Exercise objective ▸ Rewrite the board letter from "In 2020, pursuant" to "to RMB12,071 million.", changing "consolidated financial statements" to "combined financial statements".

In 2020, pursuant to the consolidated financial statements, the Company’s net cash generated from operating activities was RMB2,279 million, net cash used in investing activities was RMB7,022 million and net cash generated from financing activities was RMB3,784 million. Net cash and cash equivalents decreased by RMB959 million.

3. Assets and liabilities

As at 31 December 2020, pursuant to the consolidated financial statements, the Company’s total assets amounted to RMB45,589 million, of which current assets amounted to RMB16,549 million, non-current assets amounted to RMB29,040 million. Total liabilities amounted to RMB31,029 million. Equity attributable to owners of the Company amounted to RMB12,071 million.

– 6 –

LETTER FROM THE BOARD

4. PROFIT DISTRIBUTION PLAN AND DECLARATION OF A FINAL DIVIDEND FOR THE YEAR 2020

Under the Articles, an ordinary resolution will be proposed at the AGM to approve the Company’s profit distribution plan. The Board proposed the distribution of a final dividend of RMB0.10 per share (tax inclusive) in an aggregate amount of RMB120 million for the year ended 31 December 2020 based on the number of ordinary shares in issue as at 31 March 2021 after appropriations to the statutory surplus reserve in accordance with relevant regulations. Final dividend will be paid to holders of Domestic Shares in Renminbi and to holders of H Shares in Hong Kong dollars. The actual amount of H Share dividend attributable to holders of H Shares to be distributed and paid in Hong Kong dollars is calculated according to the average of mid-point conversion rate between Renminbi and Hong Kong dollars as published by the People’s Bank of China for the five business days preceding the date of the approval for declaration of dividends at the AGM. If the proposed profit distribution plan is approved at the AGM, the final dividend will be paid to Shareholders whose names are registered in the Company’s register of members on Wednesday, 30 June 2021. The Company expects to pay the dividend no later than Friday, 13 August 2021. In order to determine the Shareholders who are entitled to receive the above-mentioned final dividend, the register of members of the Company will be closed from Thursday, 24 June 2021 to Wednesday, 30 June 2021, both days inclusive. To be eligible to receive the final dividend for the year ended 31 December 2020 (subject to the approval of the Company’s Shareholders at the AGM), holders of H Shares shall lodge all share transfer documents accompanied by the relevant H Share certificates with the Company’s H share registrar, Computershare Hong Kong Investor Services Limited at Shops 1712−1716, 17th Floor, Hopewell Centre, 183 Queen’s Road East, Wanchai, Hong Kong for registration not later than 4:30 p.m. on Wednesday, 23 June 2021.

Data extract ▸
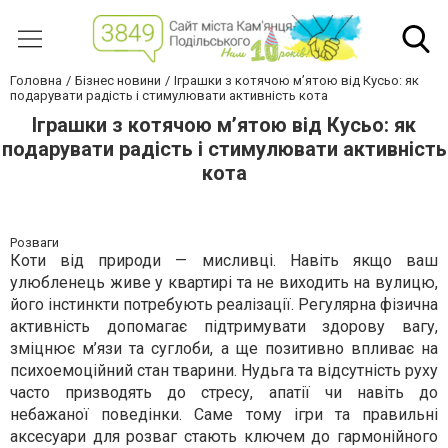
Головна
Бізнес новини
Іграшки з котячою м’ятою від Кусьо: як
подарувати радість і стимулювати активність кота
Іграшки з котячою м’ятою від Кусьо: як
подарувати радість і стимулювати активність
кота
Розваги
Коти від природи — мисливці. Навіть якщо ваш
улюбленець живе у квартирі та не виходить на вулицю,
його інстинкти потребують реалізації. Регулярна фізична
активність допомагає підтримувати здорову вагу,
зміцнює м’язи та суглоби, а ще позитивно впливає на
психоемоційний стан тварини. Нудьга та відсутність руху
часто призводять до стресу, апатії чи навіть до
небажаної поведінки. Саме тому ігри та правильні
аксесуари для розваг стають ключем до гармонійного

Response below ▸
In 2020, pursuant to the combined financial statements, the Company’s net cash generated from operating activities was RMB2,279 million, net cash used in investing activities was RMB7,022 million and net cash generated from financing activities was RMB3,784 million. Net cash and cash equivalents decreased by RMB959 million.

3. Assets and liabilities

As at 31 December 2020, pursuant to the combined financial statements, the Company’s total assets amounted to RMB45,589 million, of which current assets amounted to RMB16,549 million, non-current assets amounted to RMB29,040 million. Total liabilities amounted to RMB31,029 million. Equity attributable to owners of the Company amounted to RMB12,071 million.